=== WRITTEN TASK ===
Copy out each line containing "Elementos" from the entries below.

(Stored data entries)
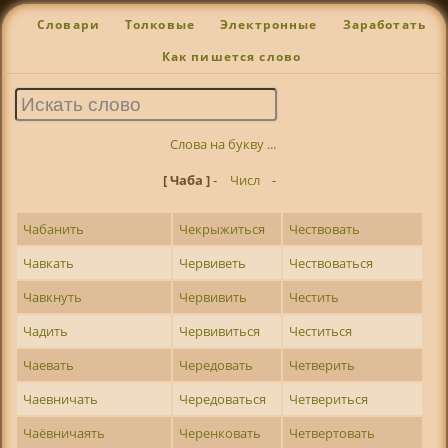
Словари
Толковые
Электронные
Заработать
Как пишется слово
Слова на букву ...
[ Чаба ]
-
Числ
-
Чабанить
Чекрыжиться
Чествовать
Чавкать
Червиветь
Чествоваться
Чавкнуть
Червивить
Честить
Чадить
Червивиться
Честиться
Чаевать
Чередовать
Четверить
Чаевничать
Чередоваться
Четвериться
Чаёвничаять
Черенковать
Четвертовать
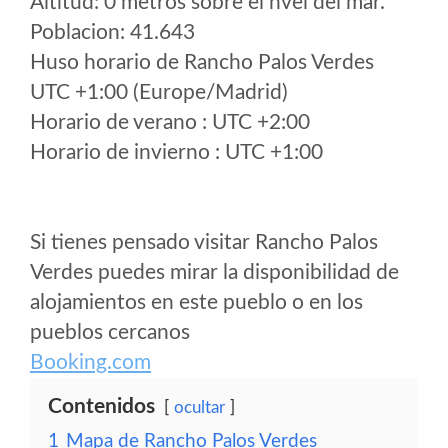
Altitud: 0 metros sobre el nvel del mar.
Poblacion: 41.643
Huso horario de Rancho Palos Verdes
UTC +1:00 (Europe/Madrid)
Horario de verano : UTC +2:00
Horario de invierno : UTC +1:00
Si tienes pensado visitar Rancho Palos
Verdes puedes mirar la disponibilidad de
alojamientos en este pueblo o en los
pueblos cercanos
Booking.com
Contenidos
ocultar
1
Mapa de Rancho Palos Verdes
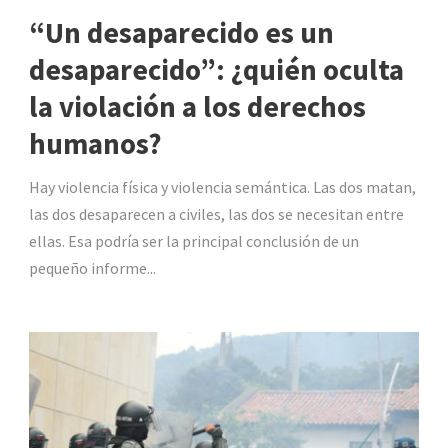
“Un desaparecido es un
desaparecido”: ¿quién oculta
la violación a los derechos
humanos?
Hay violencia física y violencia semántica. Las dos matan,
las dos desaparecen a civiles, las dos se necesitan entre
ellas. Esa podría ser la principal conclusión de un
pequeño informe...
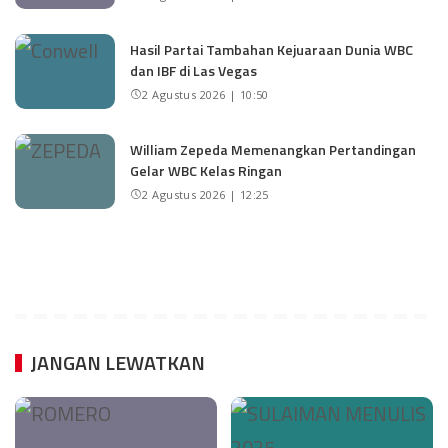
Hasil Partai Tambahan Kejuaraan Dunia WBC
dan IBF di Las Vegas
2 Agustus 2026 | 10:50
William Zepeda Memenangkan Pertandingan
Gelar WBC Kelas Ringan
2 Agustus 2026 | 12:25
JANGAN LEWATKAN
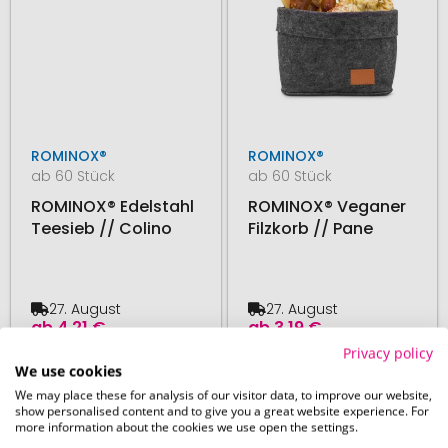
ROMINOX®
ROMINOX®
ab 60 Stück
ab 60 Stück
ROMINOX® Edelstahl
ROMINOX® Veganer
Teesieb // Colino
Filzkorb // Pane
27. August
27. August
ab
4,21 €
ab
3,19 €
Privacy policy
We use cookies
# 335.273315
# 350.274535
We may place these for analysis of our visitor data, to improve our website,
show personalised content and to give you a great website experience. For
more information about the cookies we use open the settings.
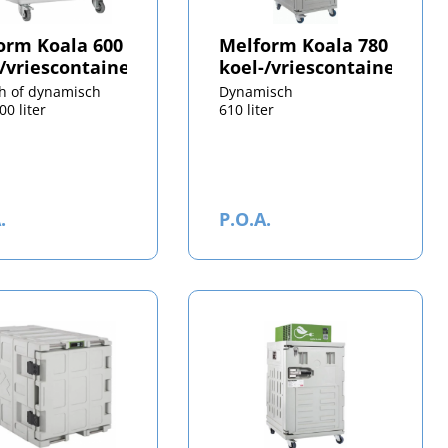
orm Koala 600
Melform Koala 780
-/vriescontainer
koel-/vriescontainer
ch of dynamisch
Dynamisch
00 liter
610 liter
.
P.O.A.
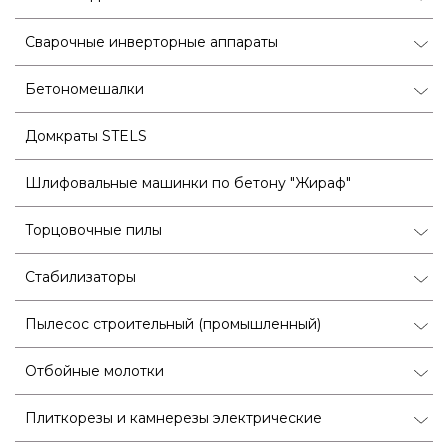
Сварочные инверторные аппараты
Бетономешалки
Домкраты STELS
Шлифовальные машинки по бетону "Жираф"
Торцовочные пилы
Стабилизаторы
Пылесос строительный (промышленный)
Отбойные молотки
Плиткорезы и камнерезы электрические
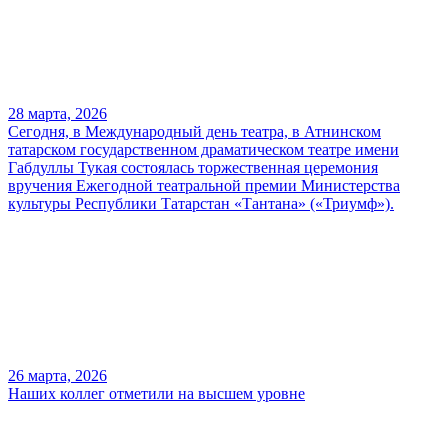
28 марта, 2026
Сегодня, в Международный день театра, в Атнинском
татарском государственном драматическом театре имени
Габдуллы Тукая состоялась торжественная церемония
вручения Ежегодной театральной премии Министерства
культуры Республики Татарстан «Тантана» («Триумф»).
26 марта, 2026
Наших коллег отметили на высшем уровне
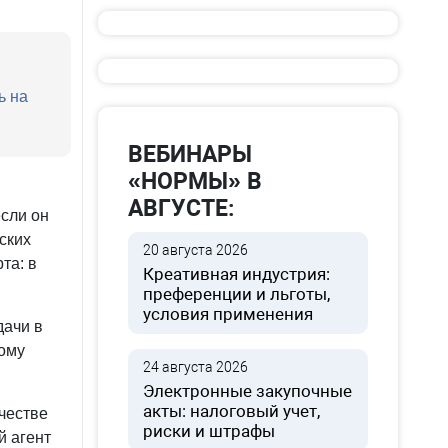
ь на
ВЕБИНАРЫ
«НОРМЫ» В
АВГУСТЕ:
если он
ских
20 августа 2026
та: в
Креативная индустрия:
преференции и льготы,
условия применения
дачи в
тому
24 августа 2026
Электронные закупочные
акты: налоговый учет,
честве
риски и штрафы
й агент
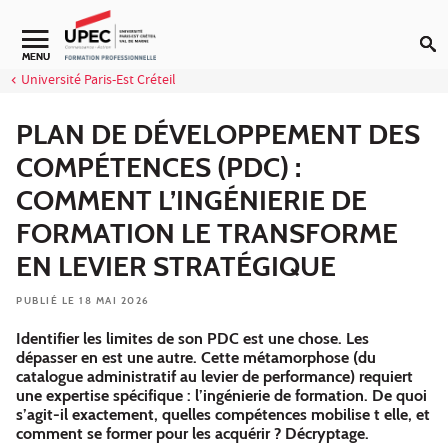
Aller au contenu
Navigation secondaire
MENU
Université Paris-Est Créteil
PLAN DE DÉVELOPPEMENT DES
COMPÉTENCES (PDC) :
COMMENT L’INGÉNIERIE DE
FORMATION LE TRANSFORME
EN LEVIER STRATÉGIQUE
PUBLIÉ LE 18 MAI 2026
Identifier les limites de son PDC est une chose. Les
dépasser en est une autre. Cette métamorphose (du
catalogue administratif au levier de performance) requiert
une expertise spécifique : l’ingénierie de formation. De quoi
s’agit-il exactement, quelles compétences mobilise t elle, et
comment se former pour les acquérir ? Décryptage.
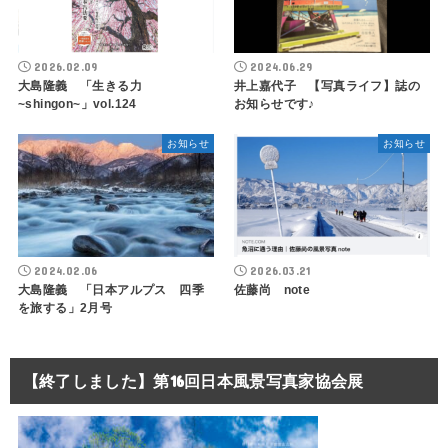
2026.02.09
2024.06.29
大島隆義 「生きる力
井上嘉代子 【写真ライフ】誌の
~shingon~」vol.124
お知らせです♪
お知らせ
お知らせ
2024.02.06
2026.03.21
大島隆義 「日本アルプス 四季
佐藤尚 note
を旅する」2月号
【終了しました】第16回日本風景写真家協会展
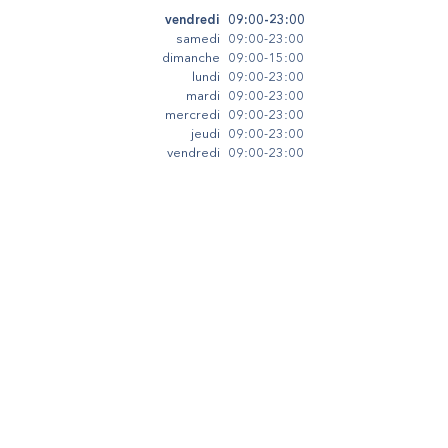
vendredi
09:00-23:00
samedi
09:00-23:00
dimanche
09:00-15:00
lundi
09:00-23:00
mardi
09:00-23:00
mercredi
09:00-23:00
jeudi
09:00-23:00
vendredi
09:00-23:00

--

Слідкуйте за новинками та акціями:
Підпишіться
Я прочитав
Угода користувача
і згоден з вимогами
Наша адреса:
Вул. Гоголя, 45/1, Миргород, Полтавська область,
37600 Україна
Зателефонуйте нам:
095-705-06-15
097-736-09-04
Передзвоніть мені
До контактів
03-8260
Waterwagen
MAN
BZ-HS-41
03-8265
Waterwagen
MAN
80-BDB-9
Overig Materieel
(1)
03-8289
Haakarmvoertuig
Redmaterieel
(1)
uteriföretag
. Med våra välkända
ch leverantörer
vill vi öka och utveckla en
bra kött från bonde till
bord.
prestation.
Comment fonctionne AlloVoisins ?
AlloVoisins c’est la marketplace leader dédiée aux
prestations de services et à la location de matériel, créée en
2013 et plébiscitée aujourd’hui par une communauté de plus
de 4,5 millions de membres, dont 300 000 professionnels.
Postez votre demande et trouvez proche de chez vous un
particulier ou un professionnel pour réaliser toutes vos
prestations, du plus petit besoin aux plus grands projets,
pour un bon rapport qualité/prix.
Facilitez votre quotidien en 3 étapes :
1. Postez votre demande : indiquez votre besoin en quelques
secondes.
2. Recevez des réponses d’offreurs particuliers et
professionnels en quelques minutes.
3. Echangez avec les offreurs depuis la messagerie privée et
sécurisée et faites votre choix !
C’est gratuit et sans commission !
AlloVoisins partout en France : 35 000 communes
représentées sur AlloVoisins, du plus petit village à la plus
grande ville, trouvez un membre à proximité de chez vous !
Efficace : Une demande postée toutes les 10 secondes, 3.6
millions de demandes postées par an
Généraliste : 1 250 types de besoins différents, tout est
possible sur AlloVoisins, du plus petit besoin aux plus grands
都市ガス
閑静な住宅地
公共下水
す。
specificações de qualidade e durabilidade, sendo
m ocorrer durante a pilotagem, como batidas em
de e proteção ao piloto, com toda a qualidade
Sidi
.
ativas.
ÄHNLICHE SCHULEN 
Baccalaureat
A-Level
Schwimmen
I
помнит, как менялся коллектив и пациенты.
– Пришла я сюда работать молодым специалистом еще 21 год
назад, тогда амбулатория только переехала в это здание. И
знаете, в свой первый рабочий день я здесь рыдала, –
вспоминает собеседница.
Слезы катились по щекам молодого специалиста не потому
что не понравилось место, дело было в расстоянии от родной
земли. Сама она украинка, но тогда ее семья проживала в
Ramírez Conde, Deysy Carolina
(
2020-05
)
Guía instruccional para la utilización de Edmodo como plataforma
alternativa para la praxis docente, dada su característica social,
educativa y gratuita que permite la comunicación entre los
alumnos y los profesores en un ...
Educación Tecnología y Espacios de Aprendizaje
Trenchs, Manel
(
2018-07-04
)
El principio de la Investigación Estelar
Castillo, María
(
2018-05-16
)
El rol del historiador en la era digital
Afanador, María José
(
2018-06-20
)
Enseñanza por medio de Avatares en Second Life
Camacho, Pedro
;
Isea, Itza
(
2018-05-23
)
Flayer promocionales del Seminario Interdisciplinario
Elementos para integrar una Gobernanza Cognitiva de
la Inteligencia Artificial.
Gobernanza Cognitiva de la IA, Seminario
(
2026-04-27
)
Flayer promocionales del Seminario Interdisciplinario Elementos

=== RESULT OF THIS TASK ===
Elementos para integrar una Gobernanza Cognitiva de
Flayer promocionales del Seminario Interdisciplinario Elementos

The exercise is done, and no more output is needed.